* TEXT PASSAGE:
◆ ◆ ◆

# landmass
A Rust crate to provide a navigation system for video game characters to walk
around levels.
## What is a navigation system?
A navigation system is essentially the collection of tools needed for robust
agent movement in video games. This generally involves 4 things:
- Path finding (e.g. A-star)
- Path simplification (e.g. SSFA)
- Steering (e.g. boids)
- Local collision avoidance
In addition, managing agents and the navigation meshes they walk on can be
cumbersome, so a navigation system ideally will handle that for you.
Generally it is difficult to find a full, free system to handle all of these for
you, and the goal is for `landmass` to work relatively easily with other
languages so it can be used anywhere.
## Overview
`landmass` has three major components: `Archipelago`s, `Island`s and `Agent`s.

◆ ◆ ◆

* EXERCISE INSTRUCTIONS:
1. Translate this sentence from the landmass passage into Spanish: "A navigation system is essentially the collection of tools needed for robust agent movement in video games."
2. Write out the part of the landmass passage starting with "A navigation system is" and going on through "that for you.".
3. Extend the landmass passage by writing what would come after its last sentence.
The entries after this point are separate material, unrelated to the landmass passage.

(Dataset entries)
◆ ◆ ◆

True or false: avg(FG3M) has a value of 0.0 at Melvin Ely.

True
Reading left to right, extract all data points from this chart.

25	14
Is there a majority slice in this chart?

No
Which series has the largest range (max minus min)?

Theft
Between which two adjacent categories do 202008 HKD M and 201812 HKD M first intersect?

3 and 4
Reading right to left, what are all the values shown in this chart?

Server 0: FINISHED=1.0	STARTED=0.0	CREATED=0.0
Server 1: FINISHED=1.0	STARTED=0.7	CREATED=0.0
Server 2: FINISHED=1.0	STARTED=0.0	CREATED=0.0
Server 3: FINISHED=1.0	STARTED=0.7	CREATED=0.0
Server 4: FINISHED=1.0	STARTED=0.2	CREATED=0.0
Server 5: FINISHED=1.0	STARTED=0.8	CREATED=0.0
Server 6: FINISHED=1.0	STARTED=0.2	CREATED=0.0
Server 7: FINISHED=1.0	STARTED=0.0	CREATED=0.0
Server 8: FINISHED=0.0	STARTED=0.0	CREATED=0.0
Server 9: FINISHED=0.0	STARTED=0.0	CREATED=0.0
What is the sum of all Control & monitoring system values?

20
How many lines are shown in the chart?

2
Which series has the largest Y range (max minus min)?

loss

◆ ◆ ◆

* ANSWERS TO THE TASKS:
1. Un sistema de navegación es, esencialmente, el conjunto de herramientas necesarias para un movimiento robusto de los agentes en los videojuegos.

2.
A navigation system is essentially the collection of tools needed for robust
agent movement in video games. This generally involves 4 things:
- Path finding (e.g. A-star)
- Path simplification (e.g. SSFA)
- Steering (e.g. boids)
- Local collision avoidance
In addition, managing agents and the navigation meshes they walk on can be
cumbersome, so a navigation system ideally will handle that for you.

3.
An `Archipelago` is composed of several `Island`s, as well as the `Agent`s that
travel across those `Island`s. Each `Island` holds a single
[navigation mesh](https://en.wikipedia.org/wiki/Navigation_mesh). Each game
character (controlled by AI) should correspond to one `Agent`. To start using
`landmass`:
1. Create an `Archipelago`.
2. Create an `Island`.
3. Assign a `ValidNavigationMesh` to the `Island`.
2. Add `Agent`s to the `Archipelago`.
Each frame of the game:
1. Set the position and velocity of each game character to its corresponding
`Agent`.
2. Call `update` on the `Archipelago`.
3. Use the desired move from each `Agent` to inform the corresponding game
character where it should move.
Note: `landmass` intentionally does not update the `Agent`s position itself.
Generally, characters are moved using some other method (like a physics
simulation) rather than just moving the character, so moving the `Agent` would
be confusing.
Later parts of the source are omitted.